Ora, non serve Leonardo Da Vinci per capire che il problema non sono quei 2-3 euro all’anno in più di spesa (a conti fatti, circa un centesimo al giorno a famiglia) ma la plastica, che si riversa nei mari al ritmo di circa 8 milioni di tonnellate l’anno, tanto da fare ritenere che nel 2050 ci sarà più plastica che pesci in acqua (comparandoli a peso). Ma nel mondo c’è chi sta facendo ben di più.

Sulla base di una normativa teoricamente simile a una già in vigore in Italia – ma disattesa nel nostro paese secondo i calcoli di Assobioplastiche dal 60% dei casi – dal Canada arriva un esempio positivo: Montreal, dal 1 gennaio, è la prima grande città canadese a bandire completamente l’uso delle classiche borse di plastica sottili (sotto ai 50 micrometri), sia tradizionali che biodegradabili (contengono un additivo che ne facilita la decomposizione con luce e calore).

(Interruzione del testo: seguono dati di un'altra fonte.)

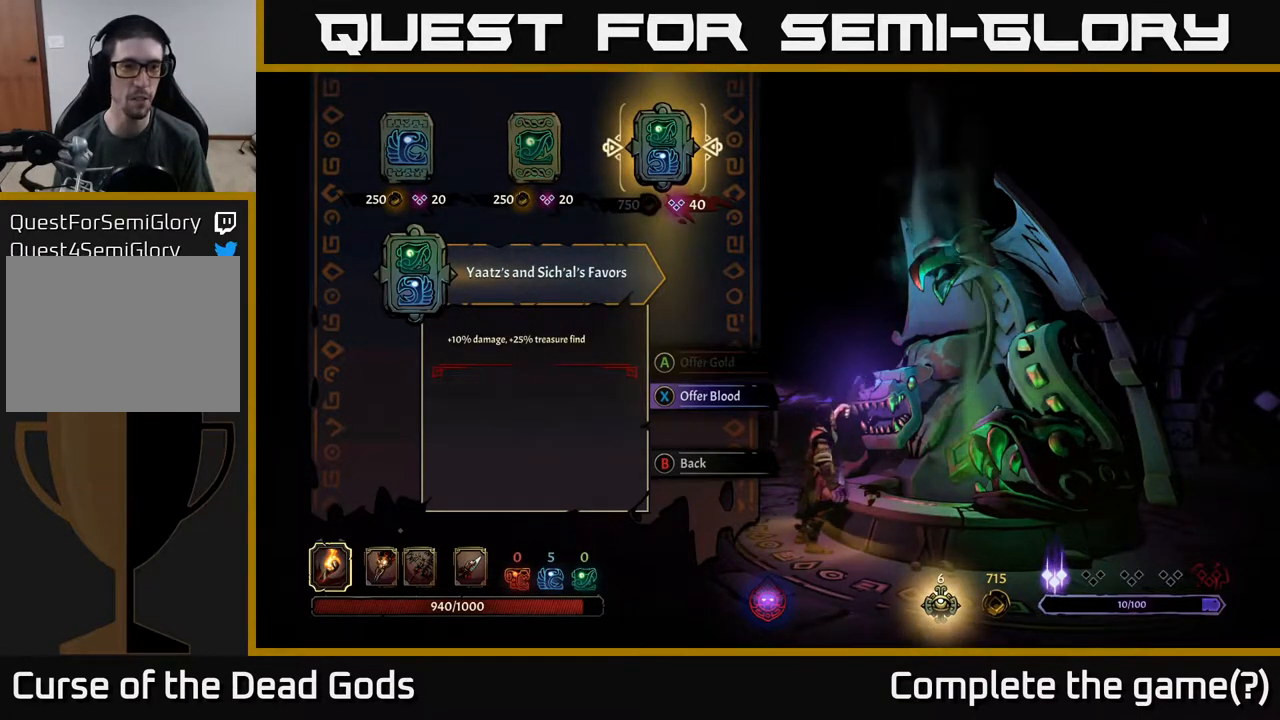
{"buttons": [], "left_stick": "center", "right_stick": "center", "events": []}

Potranno continuare ad essere usate quelle per i prodotti freschi ma alla cassa bisognerà comunque utilizzare una borsa di plastica spessa o riutilizzabile. L’importo per famiglia sarà ben più rilevante: 15 centesimi per ogni borsa di plastica spessa, mentre quelle riutilizzabili (in stoffa, cartone o altro materiale) costano – tasse incluse – oltre 1,20 dollari, mentre Amazon e Walmart ne vendono di più resistenti a oltre 2 dollari l’una.

Tutti i commercianti hanno pochi mesi di tempo per adeguarsi: dal 5 giugno (data scelta simbolicamente perché è la Giornata mondiale dell’Ambiente) scatteranno multe sino a 2.000 dollari per le catene (la metà per i negozi individuali) alla prima infrazione, poi a salire.

A breve seguiranno altre città: Victoria, capitale della British Columbia ma di ridotte dimensioni, ha già annunciato che adotterà un analogo provvedimento da luglio, mentre anche Vancouver – la principale metropoli dell’Ovest – sta ragionandoci, e probabilmente seguirà Toronto.

Conoscendo lo spirito canadese, c’è da credere a Montréal che dal 6 giugno tutti applicheranno la normativa. Un piccolo sforzo – organizzativo o di memoria per ogni famiglia – ma un bel passo in avanti per l’ambiente.